REVIEW: True Shot by Joyce Lamb
Dear Ms. Lamb:
Why hello there. I had no idea you wrote such fun and entertaining characters. I admit that I was initially put off by the series because it featured heroines with psychic abilities. While Now You See Her and Dream Man by Linda Howard are two of my favorite contemporaries, psychic characters have always seemed a bit twee to me and I’ve never fully climbed on board with that type of paranormal. I particularly disliked the use of pyschic abilities in romantic suspense, in part because I think the psychic part reduces the suspense part and raises all kinds of questions.
This is my long involved excuse as to why I passed you over before. But True Shot has a lot of those different elements in the strong female protagonist and the less than alpha male protagonist. At it’s core, True Shot is a adventure road romance wherein the two flee for their lives while searching for answers which are primarily presented in a series of sort flashbacks as Sam West recovers her memories.
Mac Hunter is a newspaper journalist and good friends with the Trudeau sisters. He’s headed for burnout and they convince him to go to the family cabin in the Shenandoahs. Admittedly for someone seemingly at the end of his tether (a self medicating drunk teetering on the edge of alcoholism), Mac is shockingly put together such that the actual despair that drove him to the retreat seemed a bit artificial. Hard bitten reporter he is not.

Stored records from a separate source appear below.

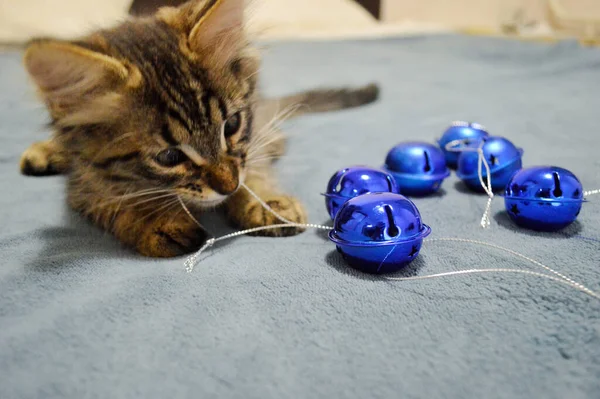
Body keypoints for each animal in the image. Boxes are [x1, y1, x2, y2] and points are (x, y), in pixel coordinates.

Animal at [19, 0, 380, 258]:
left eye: (231, 125)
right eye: (168, 157)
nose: (228, 186)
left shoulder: (250, 142)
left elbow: (254, 166)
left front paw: (265, 201)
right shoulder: (85, 182)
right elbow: (113, 198)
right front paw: (155, 221)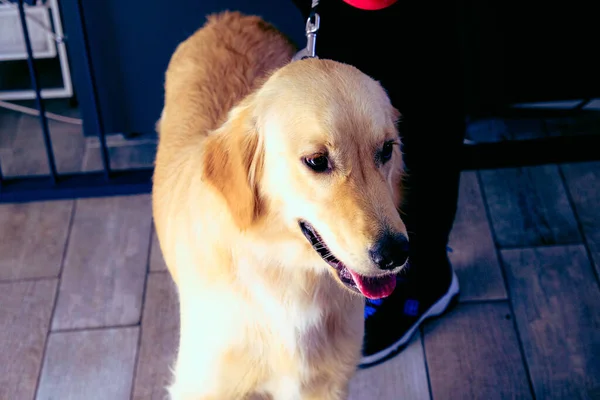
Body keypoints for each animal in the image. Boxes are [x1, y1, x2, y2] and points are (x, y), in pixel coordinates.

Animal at [152, 10, 410, 398]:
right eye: (317, 161)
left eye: (386, 149)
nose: (395, 253)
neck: (285, 277)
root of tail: (228, 16)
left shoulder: (325, 383)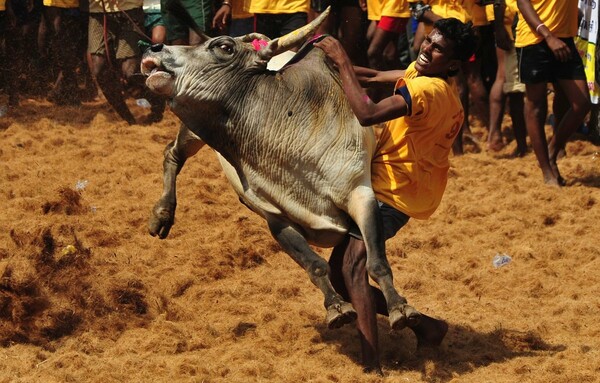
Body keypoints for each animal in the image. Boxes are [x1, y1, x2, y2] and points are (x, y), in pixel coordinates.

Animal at [143, 9, 426, 374]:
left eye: (223, 46)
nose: (154, 46)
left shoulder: (360, 194)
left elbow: (377, 262)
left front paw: (401, 308)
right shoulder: (276, 218)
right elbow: (314, 265)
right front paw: (337, 308)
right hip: (192, 132)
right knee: (172, 155)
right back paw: (163, 215)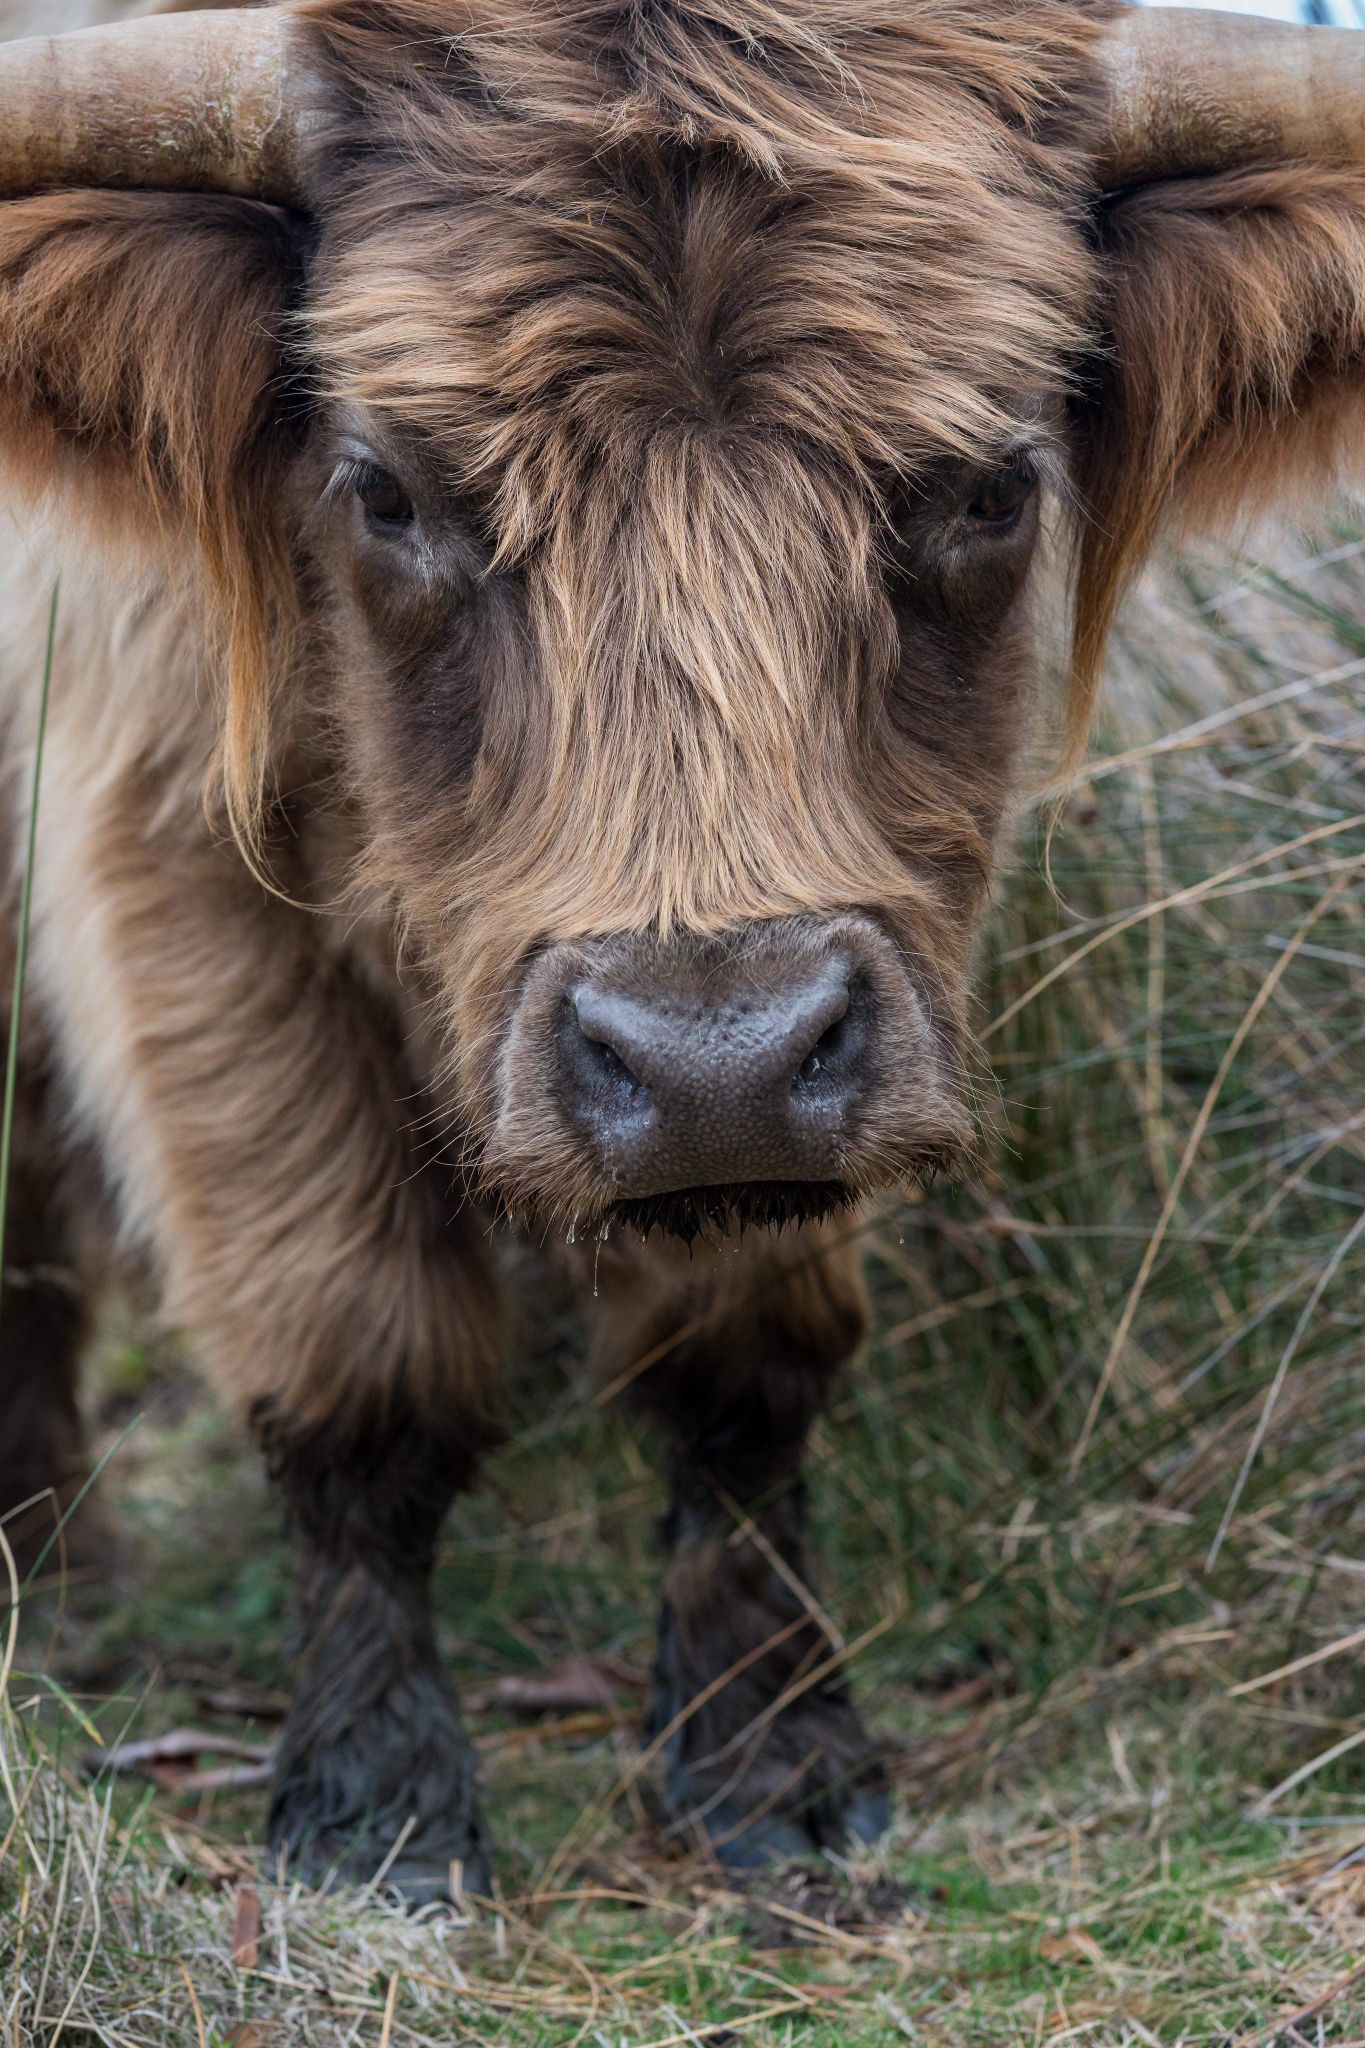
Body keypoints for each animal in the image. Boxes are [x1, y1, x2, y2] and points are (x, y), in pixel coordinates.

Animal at [0, 0, 1362, 1902]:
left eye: (993, 484)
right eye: (387, 493)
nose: (707, 1054)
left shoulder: (822, 1048)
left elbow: (741, 1365)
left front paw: (770, 1749)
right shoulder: (166, 858)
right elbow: (357, 1348)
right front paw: (377, 1797)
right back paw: (52, 1563)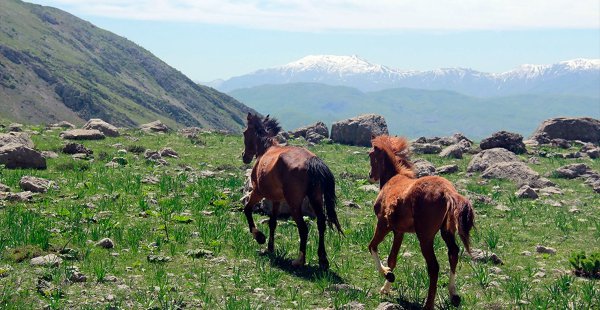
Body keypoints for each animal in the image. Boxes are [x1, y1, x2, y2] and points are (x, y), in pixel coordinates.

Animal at [240, 113, 342, 268]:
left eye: (245, 133)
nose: (244, 156)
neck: (266, 149)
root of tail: (312, 161)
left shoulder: (258, 192)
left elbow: (247, 209)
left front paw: (260, 237)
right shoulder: (276, 199)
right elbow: (273, 223)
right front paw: (270, 248)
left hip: (294, 203)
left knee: (303, 228)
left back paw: (299, 260)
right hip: (316, 198)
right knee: (321, 223)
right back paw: (323, 259)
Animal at [366, 136, 474, 310]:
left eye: (370, 155)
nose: (370, 175)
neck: (393, 179)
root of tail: (447, 192)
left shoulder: (383, 224)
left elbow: (372, 247)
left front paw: (388, 274)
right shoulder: (399, 231)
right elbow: (392, 258)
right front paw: (386, 288)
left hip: (425, 236)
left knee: (434, 266)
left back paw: (428, 304)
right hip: (446, 231)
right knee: (453, 253)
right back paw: (454, 295)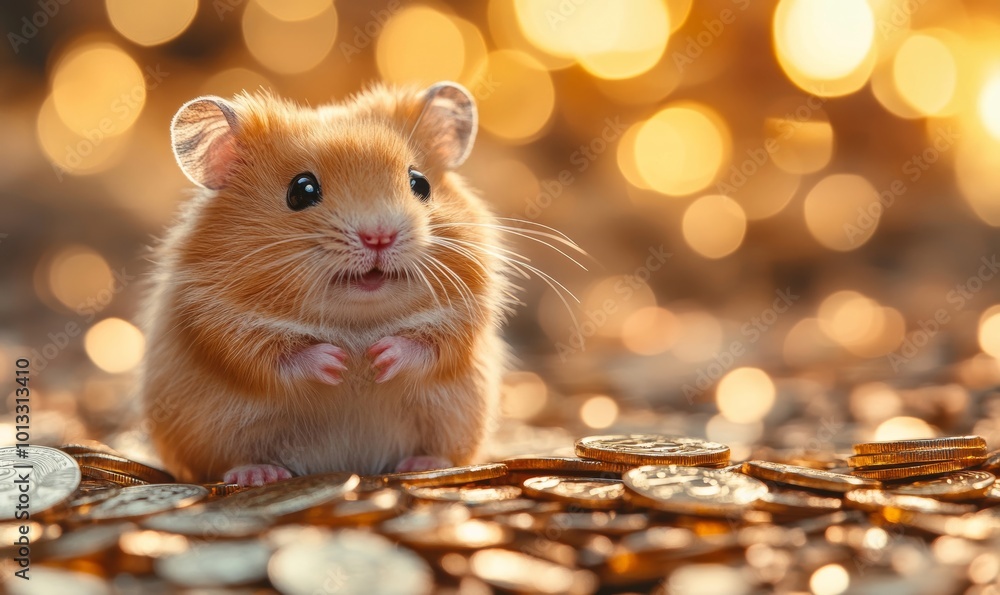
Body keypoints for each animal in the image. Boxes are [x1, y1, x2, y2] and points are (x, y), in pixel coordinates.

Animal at [140, 82, 513, 486]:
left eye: (421, 184)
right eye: (301, 191)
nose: (378, 236)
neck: (357, 320)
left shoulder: (470, 309)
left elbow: (432, 344)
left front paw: (377, 358)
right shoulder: (212, 318)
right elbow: (270, 355)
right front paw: (340, 363)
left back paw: (423, 465)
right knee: (230, 460)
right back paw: (259, 474)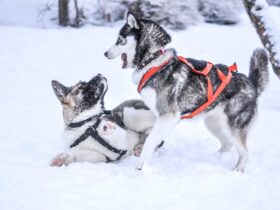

And there are plot gaps throughout the story but much of that is forgiven by me because it’s rare to read about an awesome spy and the sidekick where the awesome spy is a woman:
She nodded but made no move to open her door.
“Sam?”
“Maybe it’s stupid, but I hope that whatever we learn in there doesn’t change . . .” She shook her head with a soft laugh.
“Change what?”
“Nothing. It’s foolish to think there’s anything even to change.”
“You mean, between us?” he asked, surprised. And hopeful.
“It’s been two days.”
His point exactly. “Well, I am your only friend right now. It’s like you’re Jason Bourne and I’m . . . I guess I’d be the . . . well, the resourceful girlfriend who gets killed at the beginning of the second movie. Hmm, not sure I care for that comparison on a couple of levels.”
The biggest problem with True Shot is that you actually see Sam, the super agent heroine, being super only in the beginning because she’s injured and then suffers a memory loss. Her weakened state allows Mac to show himself as capable while he whips out one self deprecating quip after another. There are additional plot holes such as Sam having multiple epiphanies about her time with the agency and how she got to be there in the first place and learning about the awesomeness that is Mac by seeing some of his memories. The reunion aspect with her sisters is largely glossed over and the ending is treacly where all wrongs are forgiven.
Even so, I still appreciated the portrayal of a strong and capable heroine who was dangerous even while she was injured. I thought the suspense portion of the story was fairly well done and that the villain of the story had a sympathetic storyline. The chemistry of Mac and Sam was immediate but not inappropriate and I liked that the two didn’t fall into each other’s arms at the first moment that they were alone.
The wry humor from Mac provided moments of lightness during the race forward. I don’t know what happened in previous novels, whether there was a build up of a story arc and I was just now seeing the pay off but there is no cliffhanger ending for the series arc. The book was fairly well self contained and the secrets that Sam kept were all revealed. Part of the reason, I think, that the secrets were all spilled out in one book despite the storyline being encompassing was the use of the Sam flashback memory scenes. A lot of information was dumped in small tidbits throughout. It worked but I can see that this shortcut would be irritating. I was still pleasantly entertained and I’ll seek out other books by you in the future. B-
Best regards,
Jane
True Shots Joyce Lamb ” TARGET=”_blank” /> Sony BN Goodreads
The title is wrong throughout this entire article–it is called “True Shot” not “True Shots.”
@Alice Thanks!
“I particularly disliked the use of pyschic abilities in romantic suspense, in part because I think the psychic part reduces the suspense part and raises all kinds of questions.”
THAT!! Maya Banks has psychics in her next two KGI books, which has completely killed the series for me. HATE it!!
I passed on Joyce Lamb’s series only a few days ago because of the psychic thing. I’m still undecided about it, because I only like paranormal in paranormal books – and even then, I hardly ever read books like that.